I always enjoy the literary ‘Ten of the Best’ column in the Review section of the Guardian newspaper on Saturday, which is this week devoted to Journalists in the novel. One invariably comes across some old favourites – in this case, Henrietta Stackpole from Henry James’s Portrait of a Lady, a text I’ve shamefully not re-read since undergraduate days – and discovers some intriguing new works that one at once adds to an already long ‘to read’ list. Part of the fun is that there will always be letters the following Saturday saying: why on earth didn’t you include X, Y or Z, as blindingly obvious examples of last week’s topic? - and I’ve even contributed to that particular epistolary genre myself on occasion.

[GOAL 1]
From the passage on the Guardian column, list the single letters used to stand for examples that letter writers say should have been included.
[GOAL 2]
Write out everything from "I always enjoy" down to "myself on occasion." in the passage on the Guardian column, renaming "Henrietta Stackpole" as "Isabel Archer".
[GOAL 3]
Continue the passage on the Guardian column from its last sentence.
Nothing in the rows has any bearing on this.

[Some records]
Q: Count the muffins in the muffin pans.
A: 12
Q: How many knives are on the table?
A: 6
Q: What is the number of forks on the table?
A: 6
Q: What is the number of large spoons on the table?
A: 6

==

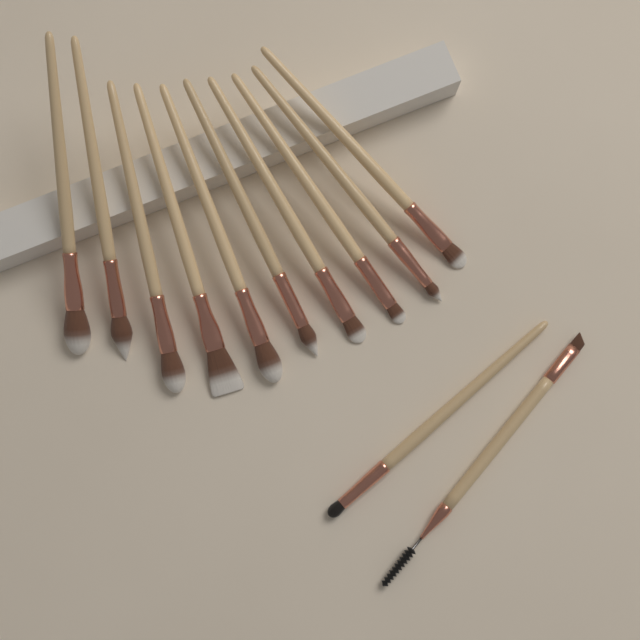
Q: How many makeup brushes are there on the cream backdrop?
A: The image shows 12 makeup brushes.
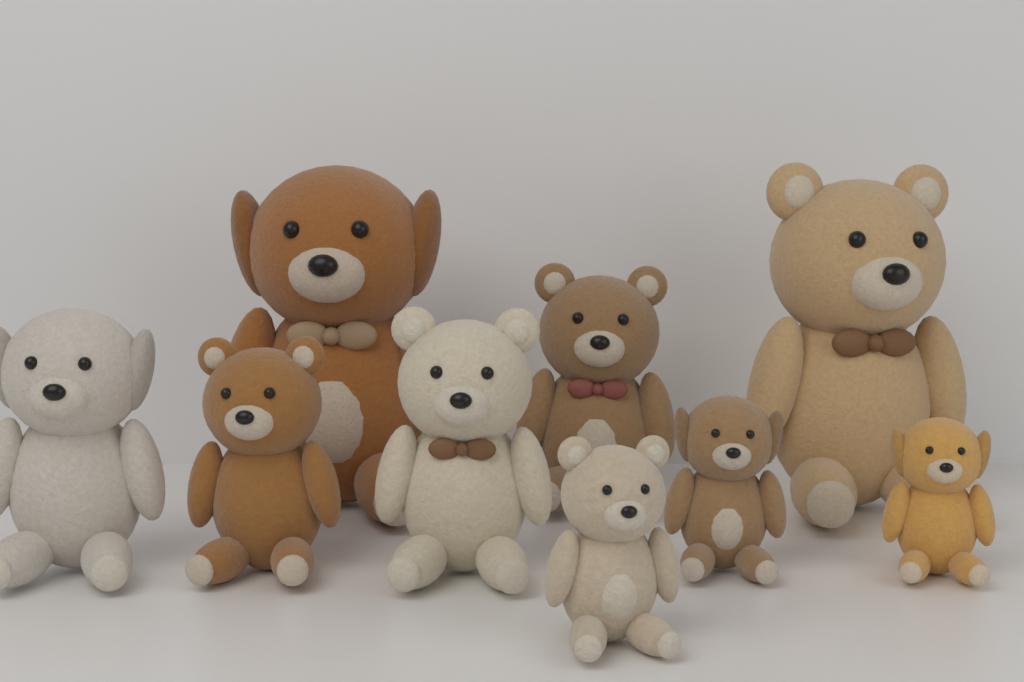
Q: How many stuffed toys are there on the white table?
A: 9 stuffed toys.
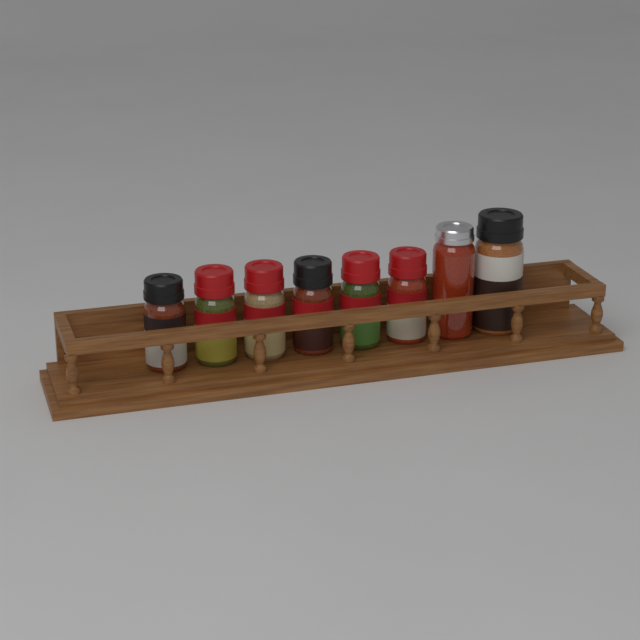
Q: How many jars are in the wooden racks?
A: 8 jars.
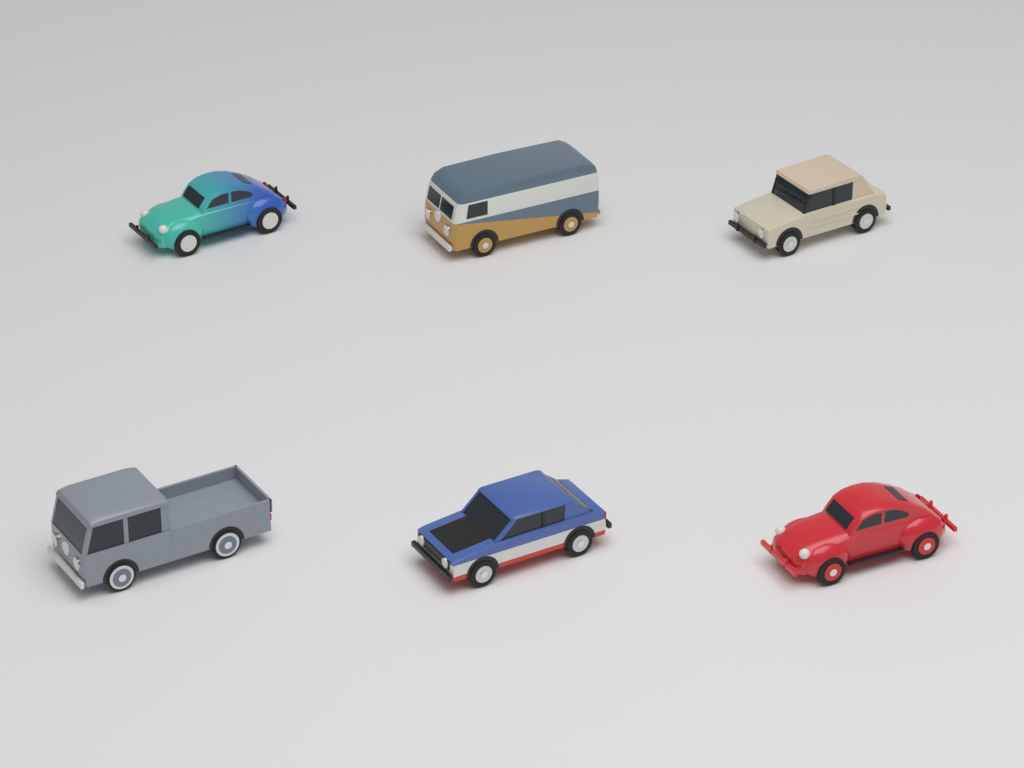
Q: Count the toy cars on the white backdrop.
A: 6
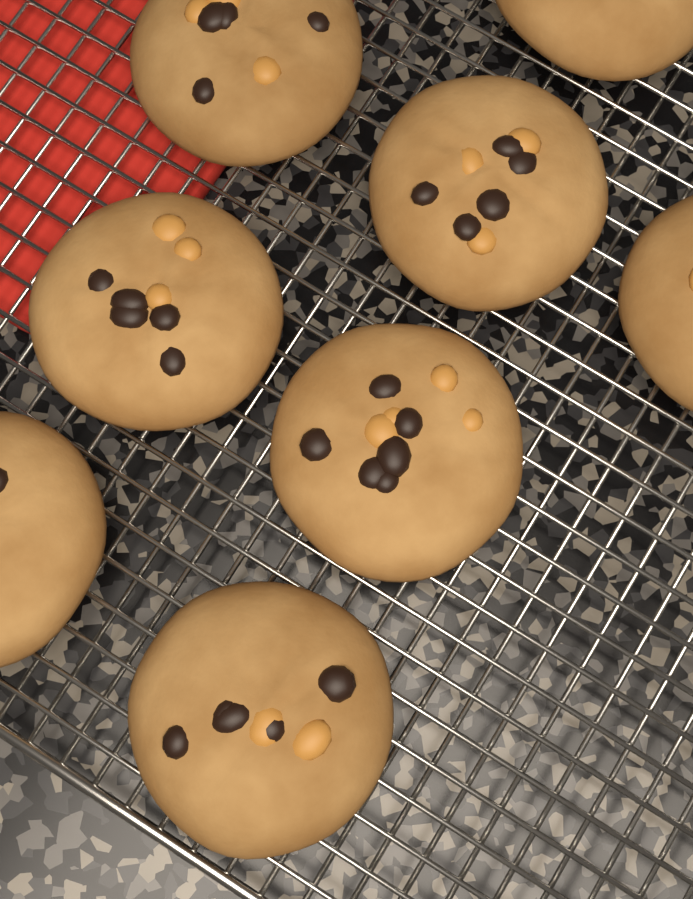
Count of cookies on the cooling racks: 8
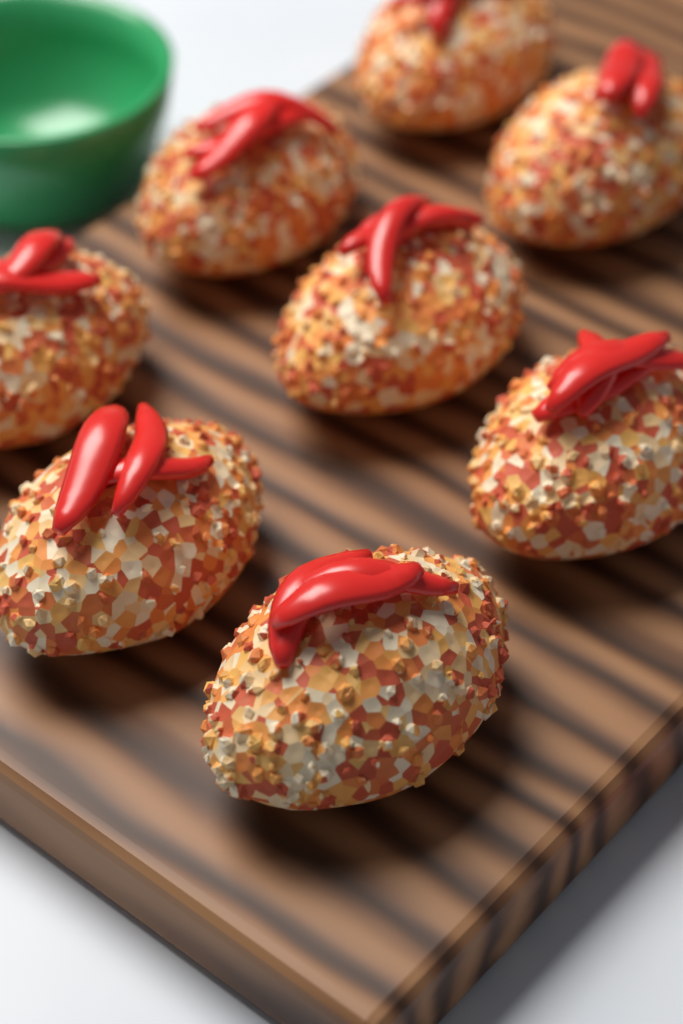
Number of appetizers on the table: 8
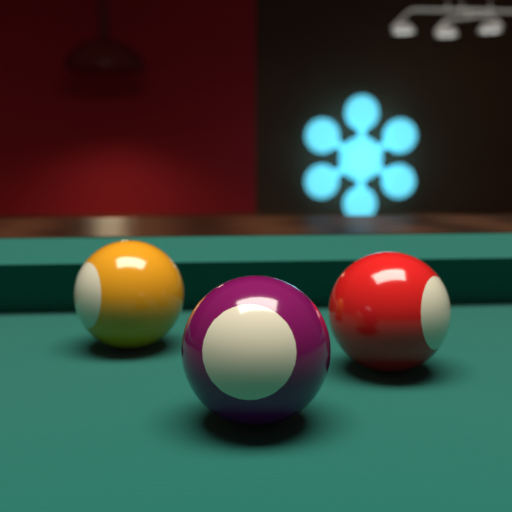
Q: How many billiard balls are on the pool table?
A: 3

[EXERCISE RESULT 1]
X, Y, Z

[EXERCISE RESULT 2]
I always enjoy the literary ‘Ten of the Best’ column in the Review section of the Guardian newspaper on Saturday, which is this week devoted to Journalists in the novel. One invariably comes across some old favourites – in this case, Isabel Archer from Henry James’s Portrait of a Lady, a text I’ve shamefully not re-read since undergraduate days – and discovers some intriguing new works that one at once adds to an already long ‘to read’ list. Part of the fun is that there will always be letters the following Saturday saying: why on earth didn’t you include X, Y or Z, as blindingly obvious examples of last week’s topic? - and I’ve even contributed to that particular epistolary genre myself on occasion.

[EXERCISE RESULT 3]
This week I’m inclined to write in again saying: why didn’t you include that important trope in some recent utopian writing of having a well-travelled but also hard-boiled and deeply cynical journalist as the visitor to utopia, as with Will Farnaby in Aldous Huxley’s Island (1962) or William Weston of the Times-Post in Ernest Callenbach’s Ecotopia (1975)? Such aggressively debunking investigators – men who, in Farnaby’s own phrase, ‘won’t take yes for an answer’ – are determined to test to destruction every positive assertion that utopia makes to them. So if the good new society can win even them over, as in complex ways in both books it does, then there is hope that consciousness more generally can be transformed in a socially benign direction.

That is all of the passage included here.